In my attempts to reproduce which I assume are similar, yes it helps immensely.

> [...]
> > * The server was running Gerrit 3.1.4 (i.e. jgit).
>
> Gerrit servers have the interesting property that many people are
> pushing to the same Git repo.  (This is common in some other hosting
> scenarios such as Gitlab, but the most common case among Git users
> still seems to be pushing to a repo you own.)
>
> When you push, because there's no negotiation phase, the only
> information we have about what is present on the server is what is in
> the ref advertisement.  (We have remote-tracking branches which seem
> potentially useful, but we don't have a way to ask the server "are
> these objects you still have?")  The ref advertisement describes the
> *current* state of all refs.  If I am pushing a new topic branch (in
> Gerrit jargon, a new change for review) based on the *old* state of a
> branch that has moved on, then we can only hope that some other ref
> (for example a tag) points to a recent enough state to give us a base
> for what to upload.
>
> There is one trick a server can use to mitigate this: advertise some
> refs that don't exist!  If you advertise a ref ".have", then Git
> will understand that the server has that object but it is not an
> actual ref.  Gerrit uses this trick in its HackPushNegotiateHook[1]
> to advertise a few recent commits.
>
> At $DAYJOB we ran into some clients where "a few recent commits" was
> not sufficient to get to history that the client is aware of.  We
> tried changing it to do some exponential deepening, and that helped.

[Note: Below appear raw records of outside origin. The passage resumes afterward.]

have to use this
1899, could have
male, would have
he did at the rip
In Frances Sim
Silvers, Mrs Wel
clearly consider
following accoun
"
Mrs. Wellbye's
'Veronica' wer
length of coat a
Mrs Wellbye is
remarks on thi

> We should probably upstream that change for other Gerrit users.
>
> Gerrit also advertises some other ".have"s, for example for recent
> changes by the same author in case you're uploading an amended
> version.  That's less relevant here.
>
> But fundamentally, this is something that cannot be addressed properly
> without improving the "git push" protocol (adding a negotiation
> phase).
>
> Summary: (1) try fetching first (2) let's improve
> HackPushNegotiateHook#advertiseRefs (3) let's improve "git push"
> protocol to make this a problem of the past.
>
> Thanks and hope that helps,
> Jonathan
>
> [1] https://gerrit.googlesource.com/gerrit/+/e1f4fee1f3ce674f44cb9788e6798ff8522bb876/java/com/google/gerrit/server/git/receive/HackPushNegotiateHook.java#111

Yes, this helps a lot.  Thanks for the pointers and explanations!